■ **PROBLEM DESCRIPTION**
Please copy every one of the items below word for word, without changing anything.

■ **DATA FOR THIS TASK**
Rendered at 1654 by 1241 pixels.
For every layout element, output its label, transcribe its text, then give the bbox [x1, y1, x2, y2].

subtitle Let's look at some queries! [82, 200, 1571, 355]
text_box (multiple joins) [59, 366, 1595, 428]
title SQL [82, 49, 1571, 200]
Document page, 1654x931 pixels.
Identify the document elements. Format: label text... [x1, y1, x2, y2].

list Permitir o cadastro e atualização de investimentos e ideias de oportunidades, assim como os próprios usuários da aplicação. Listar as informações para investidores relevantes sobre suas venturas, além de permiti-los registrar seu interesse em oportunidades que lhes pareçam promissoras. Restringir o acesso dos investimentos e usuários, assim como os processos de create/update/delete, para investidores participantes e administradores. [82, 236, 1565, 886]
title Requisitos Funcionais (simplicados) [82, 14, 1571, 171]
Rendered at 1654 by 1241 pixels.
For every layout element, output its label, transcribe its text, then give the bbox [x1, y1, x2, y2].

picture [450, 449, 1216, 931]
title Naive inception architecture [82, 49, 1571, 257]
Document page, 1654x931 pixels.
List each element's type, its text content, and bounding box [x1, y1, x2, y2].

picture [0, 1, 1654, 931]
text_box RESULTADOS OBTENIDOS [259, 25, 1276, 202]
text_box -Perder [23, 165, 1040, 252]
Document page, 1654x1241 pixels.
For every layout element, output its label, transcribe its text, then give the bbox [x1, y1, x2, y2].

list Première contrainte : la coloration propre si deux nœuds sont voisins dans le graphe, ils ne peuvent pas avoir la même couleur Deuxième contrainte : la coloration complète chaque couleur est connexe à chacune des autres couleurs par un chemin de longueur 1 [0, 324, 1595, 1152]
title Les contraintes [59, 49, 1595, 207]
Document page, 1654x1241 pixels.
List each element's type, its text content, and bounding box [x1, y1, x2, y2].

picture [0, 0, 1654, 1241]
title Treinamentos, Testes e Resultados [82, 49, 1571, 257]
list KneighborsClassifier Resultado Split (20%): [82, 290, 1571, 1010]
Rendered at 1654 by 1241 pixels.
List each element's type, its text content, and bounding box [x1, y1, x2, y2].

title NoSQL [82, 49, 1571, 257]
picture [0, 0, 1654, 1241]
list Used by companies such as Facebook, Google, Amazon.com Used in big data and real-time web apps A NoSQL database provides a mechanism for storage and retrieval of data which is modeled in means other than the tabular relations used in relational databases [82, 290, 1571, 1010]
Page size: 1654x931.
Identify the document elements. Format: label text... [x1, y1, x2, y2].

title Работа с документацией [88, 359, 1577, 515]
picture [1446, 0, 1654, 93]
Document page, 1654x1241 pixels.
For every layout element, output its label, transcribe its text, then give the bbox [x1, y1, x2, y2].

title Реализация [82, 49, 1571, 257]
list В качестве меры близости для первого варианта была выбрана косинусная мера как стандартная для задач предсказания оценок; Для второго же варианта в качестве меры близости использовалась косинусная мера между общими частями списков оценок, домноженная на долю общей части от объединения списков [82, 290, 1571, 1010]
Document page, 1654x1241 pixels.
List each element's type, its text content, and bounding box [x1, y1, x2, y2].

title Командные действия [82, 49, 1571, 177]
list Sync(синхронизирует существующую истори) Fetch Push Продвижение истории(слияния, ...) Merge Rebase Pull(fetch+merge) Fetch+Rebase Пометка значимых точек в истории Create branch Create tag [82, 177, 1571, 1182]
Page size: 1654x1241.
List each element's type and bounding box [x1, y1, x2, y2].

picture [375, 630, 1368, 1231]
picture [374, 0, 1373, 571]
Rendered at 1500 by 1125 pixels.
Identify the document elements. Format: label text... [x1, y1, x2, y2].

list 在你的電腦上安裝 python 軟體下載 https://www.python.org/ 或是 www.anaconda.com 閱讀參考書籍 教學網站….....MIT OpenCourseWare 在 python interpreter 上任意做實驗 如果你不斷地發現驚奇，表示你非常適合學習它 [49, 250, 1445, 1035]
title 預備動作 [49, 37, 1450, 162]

■ **TASK RESULT**
Rendered at 1654 by 1241 pixels.
For every layout element, output its label, transcribe its text, then give the bbox [x1, y1, x2, y2].

subtitle Let's look at some queries! [82, 200, 1571, 355]
text_box (multiple joins) [59, 366, 1595, 428]
title SQL [82, 49, 1571, 200]
Document page, 1654x931 pixels.
Identify the document elements. Format: label text... [x1, y1, x2, y2].

list Permitir o cadastro e atualização de investimentos e ideias de oportunidades, assim como os próprios usuários da aplicação. Listar as informações para investidores relevantes sobre suas venturas, além de permiti-los registrar seu interesse em oportunidades que lhes pareçam promissoras. Restringir o acesso dos investimentos e usuários, assim como os processos de create/update/delete, para investidores participantes e administradores. [82, 236, 1565, 886]
title Requisitos Funcionais (simplicados) [82, 14, 1571, 171]
Rendered at 1654 by 1241 pixels.
For every layout element, output its label, transcribe its text, then give the bbox [x1, y1, x2, y2].

picture [450, 449, 1216, 931]
title Naive inception architecture [82, 49, 1571, 257]
Document page, 1654x931 pixels.
List each element's type, its text content, and bounding box [x1, y1, x2, y2].

picture [0, 1, 1654, 931]
text_box RESULTADOS OBTENIDOS [259, 25, 1276, 202]
text_box -Perder [23, 165, 1040, 252]
Document page, 1654x1241 pixels.
For every layout element, output its label, transcribe its text, then give the bbox [x1, y1, x2, y2].

list Première contrainte : la coloration propre si deux nœuds sont voisins dans le graphe, ils ne peuvent pas avoir la même couleur Deuxième contrainte : la coloration complète chaque couleur est connexe à chacune des autres couleurs par un chemin de longueur 1 [0, 324, 1595, 1152]
title Les contraintes [59, 49, 1595, 207]
Document page, 1654x1241 pixels.
List each element's type, its text content, and bounding box [x1, y1, x2, y2].

picture [0, 0, 1654, 1241]
title Treinamentos, Testes e Resultados [82, 49, 1571, 257]
list KneighborsClassifier Resultado Split (20%): [82, 290, 1571, 1010]
Rendered at 1654 by 1241 pixels.
List each element's type, its text content, and bounding box [x1, y1, x2, y2].

title NoSQL [82, 49, 1571, 257]
picture [0, 0, 1654, 1241]
list Used by companies such as Facebook, Google, Amazon.com Used in big data and real-time web apps A NoSQL database provides a mechanism for storage and retrieval of data which is modeled in means other than the tabular relations used in relational databases [82, 290, 1571, 1010]
Page size: 1654x931.
Identify the document elements. Format: label text... [x1, y1, x2, y2].

title Работа с документацией [88, 359, 1577, 515]
picture [1446, 0, 1654, 93]
Document page, 1654x1241 pixels.
For every layout element, output its label, transcribe its text, then give the bbox [x1, y1, x2, y2].

title Реализация [82, 49, 1571, 257]
list В качестве меры близости для первого варианта была выбрана косинусная мера как стандартная для задач предсказания оценок; Для второго же варианта в качестве меры близости использовалась косинусная мера между общими частями списков оценок, домноженная на долю общей части от объединения списков [82, 290, 1571, 1010]
Document page, 1654x1241 pixels.
List each element's type, its text content, and bounding box [x1, y1, x2, y2].

title Командные действия [82, 49, 1571, 177]
list Sync(синхронизирует существующую истори) Fetch Push Продвижение истории(слияния, ...) Merge Rebase Pull(fetch+merge) Fetch+Rebase Пометка значимых точек в истории Create branch Create tag [82, 177, 1571, 1182]
Page size: 1654x1241.
List each element's type and bounding box [x1, y1, x2, y2].

picture [375, 630, 1368, 1231]
picture [374, 0, 1373, 571]
Rendered at 1500 by 1125 pixels.
Identify the document elements. Format: label text... [x1, y1, x2, y2].

list 在你的電腦上安裝 python 軟體下載 https://www.python.org/ 或是 www.anaconda.com 閱讀參考書籍 教學網站….....MIT OpenCourseWare 在 python interpreter 上任意做實驗 如果你不斷地發現驚奇，表示你非常適合學習它 [49, 250, 1445, 1035]
title 預備動作 [49, 37, 1450, 162]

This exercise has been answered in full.